Molly opened the cabinet under the sink and got the orange-clove spray and misted the countertops. The spray bottle sputtered, almost empty.
“We’re running out,” Molly said, to combat the void, Moll’s epic silence. It took her a second to notice that she had said we . She could pretend she had intended the we to refer to herself and David. But she knew whom she had meant by we .
They cleaned together in the known order, listening to the sound—or the nonsound—of the children’s sleep. A curious camaraderie with the person she wanted to eliminate, the person who wanted to eliminate her.
“What’s this?” Molly said, reaching under the table to pick up a piece of paper. It bore a series of letters in Viv’s oversize handwriting: ILVBTULVMIEXEBX.
“‘I love you because you love my coloring book,’” Moll translated.
Amused, Molly looked at Moll, but she kept her head down, sweeping the floor.
“ Bebock ,” Moll said, “means peacock . When he says peacock , he means pigeon .”
And Molly thought, a passing flash: Maybe. Maybe we could —
“Mommy,” Viv sang out from the bedroom. “I’m not asleep anymore.”
Molly stiffened, awaited Moll’s request. Her begging eyes.
But Moll had already given up, had already put down the broom, was already heading toward the back door, her shoulders wilting with fatigue.
“I have to pee,” Viv said, emerging from the bedroom just as Moll vanished.
She looked skinny and sleepy, her curly hair dark and huge around her small face.
Molly fell toward her, grabbed her and held her.
“Mom,” Viv said, “I said I have to pee.”
Molly smelled her hair, her eyebrows.
“Excuse me,” Viv said. “Mom!”
“Okay fine go.”
After Viv had mounted the toilet, she requested a coloring book.
“No way,” Molly said. “You’re going right back to bed.”
Viv sighed.
“Ready to get off or are you still peeing?”
“Still peeing,” Viv lied.
Molly decided to let her sit for another couple of minutes while she completed Moll’s interrupted sweeping task.
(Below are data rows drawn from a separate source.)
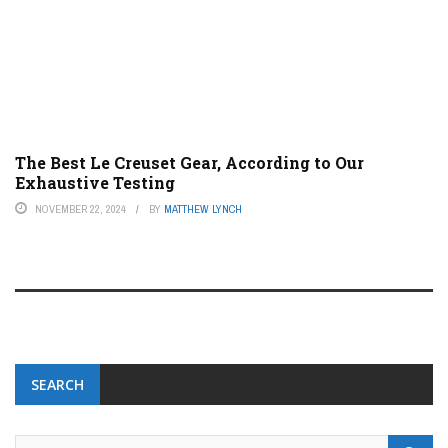
The Best Le Creuset Gear, According to Our
Exhaustive Testing
NOVEMBER 22, 2024
BY
MATTHEW LYNCH
SEARCH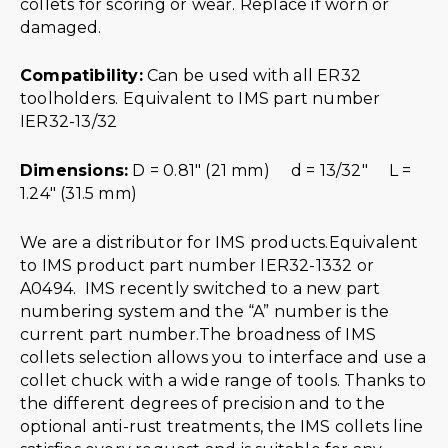
collets for scoring or wear. Replace if worn or
damaged.
Compatibility:
Can be used with all ER32
toolholders. Equivalent to IMS part number
IER32-13/32
Dimensions:
D = 0.81″ (21 mm) d = 13/32″ L =
1.24″ (31.5 mm)
We are a distributor for IMS products.Equivalent
to IMS product part number IER32-1332 or
A0494. IMS recently switched to a new part
numbering system and the “A” number is the
current part number.The broadness of IMS
collets selection allows you to interface and use a
collet chuck with a wide range of tools. Thanks to
the different degrees of precision and to the
optional anti-rust treatments, the IMS collets line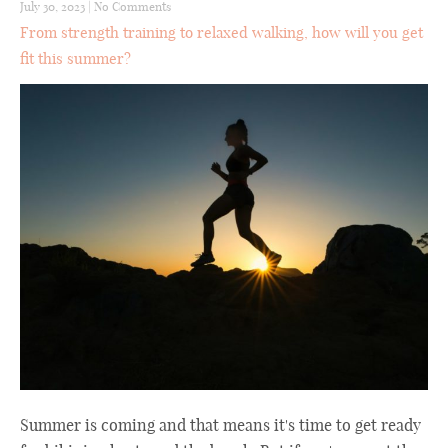
July 30, 2023
|
No Comments
From strength training to relaxed walking, how will you get
fit this summer?
Summer is coming and that means it's time to get ready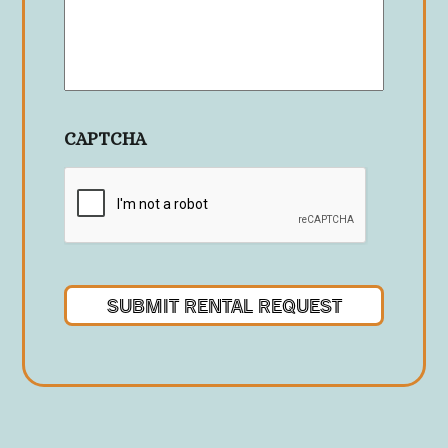
CAPTCHA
“The bugs are coming!” Viv cried out.
Molly ran back into the bathroom. It was illuminated only by the glow of a night-light.
“Where?” Molly said.
“What?” Viv said.
“The bugs.”
“What bugs?”
“You screamed ‘The bugs are coming!’”
Viv laughed. “I did?”
Perplexed, Molly handed her three squares of toilet paper.
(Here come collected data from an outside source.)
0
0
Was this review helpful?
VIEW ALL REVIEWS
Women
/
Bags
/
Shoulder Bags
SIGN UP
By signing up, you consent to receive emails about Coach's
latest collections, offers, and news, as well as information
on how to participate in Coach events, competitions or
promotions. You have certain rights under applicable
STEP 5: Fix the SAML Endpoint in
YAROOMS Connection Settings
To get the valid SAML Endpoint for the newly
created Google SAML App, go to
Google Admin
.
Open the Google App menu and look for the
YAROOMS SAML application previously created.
“Can you stay with me the whole night?” Viv said.
“You don’t sleep as well if I’m in your bed.”
“But I’m so scared tonight.”
“Why?” Viv’s fear refreshed Molly’s anxiety, made it newly raw and pressing.
“I don’t feel safe.”
“Why not?” A child’s sixth sense that something was unsteady in the household—that her mother was not always her mother?
“Please, just stay with me the whole night.”
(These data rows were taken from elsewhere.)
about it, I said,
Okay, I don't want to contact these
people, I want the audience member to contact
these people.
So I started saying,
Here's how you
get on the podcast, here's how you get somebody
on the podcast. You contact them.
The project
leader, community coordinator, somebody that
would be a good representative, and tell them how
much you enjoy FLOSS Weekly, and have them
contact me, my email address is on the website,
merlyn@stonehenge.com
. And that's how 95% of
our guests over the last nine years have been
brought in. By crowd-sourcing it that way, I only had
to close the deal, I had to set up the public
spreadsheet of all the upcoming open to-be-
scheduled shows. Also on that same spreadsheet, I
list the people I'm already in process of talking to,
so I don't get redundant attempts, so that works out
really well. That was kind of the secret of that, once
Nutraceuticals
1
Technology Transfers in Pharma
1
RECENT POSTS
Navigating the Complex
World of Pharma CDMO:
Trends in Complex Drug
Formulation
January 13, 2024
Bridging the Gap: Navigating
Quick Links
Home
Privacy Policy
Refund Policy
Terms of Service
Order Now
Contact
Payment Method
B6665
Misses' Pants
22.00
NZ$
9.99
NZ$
“Well,” Molly said, trying to ignore the agitation rising in her, “maybe.”
“Yay.” Viv hopped off the toilet and grabbed Molly’s hand.
It had always seemed a bit deceitful to Molly, the way we put our children to bed in soft pajamas, give them milk, read them books, locate their stuffed creatures, tell them that all is well, there’s nothing to be scared of, as though sleep isn’t one-sixteenth of death. When they resist the prospect of sleep, of long dark lonely hours, intuiting that this is indeed a rehearsal for death, we murmur to them, we rub their backs, pretending they will never die. Little do they know that behind our backs we keep our fingers crossed, and that our hearts too thump with anguish when we turn off our bedside lamps.
She rubbed circles around Viv’s back with the palm of her hand.
“Don’t worry.” Sleep is not a sip of death. “Don’t worry.” I am here and I always will be. “Don’t worry.”